### EXERCISE OBJECTIVE
Within these entries, which lines include the string "optical"? Copy each one.

### SUPPLIED MATERIAL
--

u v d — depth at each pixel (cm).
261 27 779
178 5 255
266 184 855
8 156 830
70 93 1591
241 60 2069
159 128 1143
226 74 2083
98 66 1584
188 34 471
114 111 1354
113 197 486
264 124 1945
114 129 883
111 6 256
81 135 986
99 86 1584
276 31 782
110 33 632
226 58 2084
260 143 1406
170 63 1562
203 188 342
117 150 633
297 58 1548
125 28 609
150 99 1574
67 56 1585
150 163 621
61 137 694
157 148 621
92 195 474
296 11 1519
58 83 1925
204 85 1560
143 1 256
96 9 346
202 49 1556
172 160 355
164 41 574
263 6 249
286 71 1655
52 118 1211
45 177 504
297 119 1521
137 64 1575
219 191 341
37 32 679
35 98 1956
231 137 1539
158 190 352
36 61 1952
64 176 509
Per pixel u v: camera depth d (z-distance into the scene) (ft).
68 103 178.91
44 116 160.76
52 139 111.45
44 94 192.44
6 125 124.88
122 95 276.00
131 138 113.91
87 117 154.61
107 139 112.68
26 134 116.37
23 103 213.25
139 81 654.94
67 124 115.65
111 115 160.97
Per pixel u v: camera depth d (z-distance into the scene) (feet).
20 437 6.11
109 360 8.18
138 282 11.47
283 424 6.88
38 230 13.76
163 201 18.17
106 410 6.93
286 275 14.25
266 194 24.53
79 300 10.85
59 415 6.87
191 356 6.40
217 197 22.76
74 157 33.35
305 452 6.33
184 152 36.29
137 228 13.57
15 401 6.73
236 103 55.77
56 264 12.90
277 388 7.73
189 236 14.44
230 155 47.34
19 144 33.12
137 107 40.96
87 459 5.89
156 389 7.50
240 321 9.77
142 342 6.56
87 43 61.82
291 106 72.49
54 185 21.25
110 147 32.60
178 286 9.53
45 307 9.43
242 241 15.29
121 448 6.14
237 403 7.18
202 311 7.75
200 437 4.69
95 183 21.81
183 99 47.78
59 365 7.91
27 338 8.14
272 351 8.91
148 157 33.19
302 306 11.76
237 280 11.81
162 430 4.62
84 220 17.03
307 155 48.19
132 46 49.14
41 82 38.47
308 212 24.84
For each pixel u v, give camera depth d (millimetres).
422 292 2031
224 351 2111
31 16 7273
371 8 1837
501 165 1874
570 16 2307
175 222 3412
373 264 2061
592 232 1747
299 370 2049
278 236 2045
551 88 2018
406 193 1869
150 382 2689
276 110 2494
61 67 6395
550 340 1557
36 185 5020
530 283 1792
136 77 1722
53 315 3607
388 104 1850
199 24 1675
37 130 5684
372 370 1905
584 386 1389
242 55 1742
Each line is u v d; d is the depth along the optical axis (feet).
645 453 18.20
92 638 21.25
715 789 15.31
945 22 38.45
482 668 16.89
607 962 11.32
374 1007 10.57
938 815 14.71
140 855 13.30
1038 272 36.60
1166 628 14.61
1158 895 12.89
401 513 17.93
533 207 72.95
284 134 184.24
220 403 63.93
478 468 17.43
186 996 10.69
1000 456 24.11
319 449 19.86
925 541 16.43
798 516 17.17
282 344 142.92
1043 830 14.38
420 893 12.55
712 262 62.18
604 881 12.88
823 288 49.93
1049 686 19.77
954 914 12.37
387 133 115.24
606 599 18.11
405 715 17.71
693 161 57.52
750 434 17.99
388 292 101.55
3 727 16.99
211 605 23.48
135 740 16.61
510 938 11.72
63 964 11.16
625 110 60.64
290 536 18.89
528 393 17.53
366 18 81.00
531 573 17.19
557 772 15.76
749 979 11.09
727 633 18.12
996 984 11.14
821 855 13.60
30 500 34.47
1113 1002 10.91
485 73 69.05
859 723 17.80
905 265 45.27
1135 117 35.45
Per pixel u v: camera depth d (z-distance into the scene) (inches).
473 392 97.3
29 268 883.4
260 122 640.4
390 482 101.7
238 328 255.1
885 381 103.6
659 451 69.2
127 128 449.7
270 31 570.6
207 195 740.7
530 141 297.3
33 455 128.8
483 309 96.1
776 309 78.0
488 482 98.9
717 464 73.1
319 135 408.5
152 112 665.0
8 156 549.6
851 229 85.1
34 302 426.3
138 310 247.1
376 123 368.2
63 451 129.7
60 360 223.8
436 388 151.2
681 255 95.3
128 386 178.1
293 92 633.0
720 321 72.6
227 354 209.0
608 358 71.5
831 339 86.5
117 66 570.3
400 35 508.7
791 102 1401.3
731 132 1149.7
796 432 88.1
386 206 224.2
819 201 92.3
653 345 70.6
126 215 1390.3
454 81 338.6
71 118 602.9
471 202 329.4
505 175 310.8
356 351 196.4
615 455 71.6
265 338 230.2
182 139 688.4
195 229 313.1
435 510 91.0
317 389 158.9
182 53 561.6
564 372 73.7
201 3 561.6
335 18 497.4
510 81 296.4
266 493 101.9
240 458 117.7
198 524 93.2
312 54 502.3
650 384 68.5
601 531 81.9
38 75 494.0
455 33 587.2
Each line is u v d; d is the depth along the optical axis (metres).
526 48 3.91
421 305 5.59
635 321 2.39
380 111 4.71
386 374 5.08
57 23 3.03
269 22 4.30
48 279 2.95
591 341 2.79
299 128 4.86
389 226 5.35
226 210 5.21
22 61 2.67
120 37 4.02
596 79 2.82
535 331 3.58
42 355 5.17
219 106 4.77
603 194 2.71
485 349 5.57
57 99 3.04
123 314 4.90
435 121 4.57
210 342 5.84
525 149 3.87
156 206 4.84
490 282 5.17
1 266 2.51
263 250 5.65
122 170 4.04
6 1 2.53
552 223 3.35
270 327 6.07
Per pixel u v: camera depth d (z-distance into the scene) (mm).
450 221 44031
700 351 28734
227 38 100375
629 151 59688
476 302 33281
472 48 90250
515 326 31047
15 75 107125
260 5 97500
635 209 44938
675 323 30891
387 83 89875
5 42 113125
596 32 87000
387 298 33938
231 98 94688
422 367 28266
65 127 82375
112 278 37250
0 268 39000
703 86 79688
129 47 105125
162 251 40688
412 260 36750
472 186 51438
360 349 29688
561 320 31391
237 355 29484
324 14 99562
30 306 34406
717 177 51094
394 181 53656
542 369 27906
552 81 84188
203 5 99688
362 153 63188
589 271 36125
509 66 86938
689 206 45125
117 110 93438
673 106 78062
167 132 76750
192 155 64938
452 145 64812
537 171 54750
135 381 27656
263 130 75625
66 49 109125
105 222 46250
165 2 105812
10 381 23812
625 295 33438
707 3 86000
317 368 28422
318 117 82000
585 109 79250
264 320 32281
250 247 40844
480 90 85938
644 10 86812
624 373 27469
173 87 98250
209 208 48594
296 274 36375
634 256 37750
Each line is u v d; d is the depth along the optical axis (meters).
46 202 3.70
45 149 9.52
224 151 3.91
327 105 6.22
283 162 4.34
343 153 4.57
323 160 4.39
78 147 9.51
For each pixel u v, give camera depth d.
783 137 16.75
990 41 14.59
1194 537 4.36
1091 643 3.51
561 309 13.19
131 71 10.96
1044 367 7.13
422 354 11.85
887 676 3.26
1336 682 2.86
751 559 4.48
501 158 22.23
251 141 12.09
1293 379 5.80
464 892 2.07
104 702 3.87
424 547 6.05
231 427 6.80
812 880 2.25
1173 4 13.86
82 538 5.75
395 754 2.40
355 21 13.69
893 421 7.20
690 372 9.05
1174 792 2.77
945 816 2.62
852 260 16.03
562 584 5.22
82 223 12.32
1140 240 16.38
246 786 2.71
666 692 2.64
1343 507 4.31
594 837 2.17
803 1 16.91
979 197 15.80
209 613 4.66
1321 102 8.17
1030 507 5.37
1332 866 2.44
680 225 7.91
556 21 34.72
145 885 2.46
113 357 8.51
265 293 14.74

--

### OUTPUT
Each line is u v d; d is the depth along the optical axis (feet).
Each line is u v d; d is the depth along the optical axis (metres).
Each line is u v d; d is the depth along the optical axis (meters).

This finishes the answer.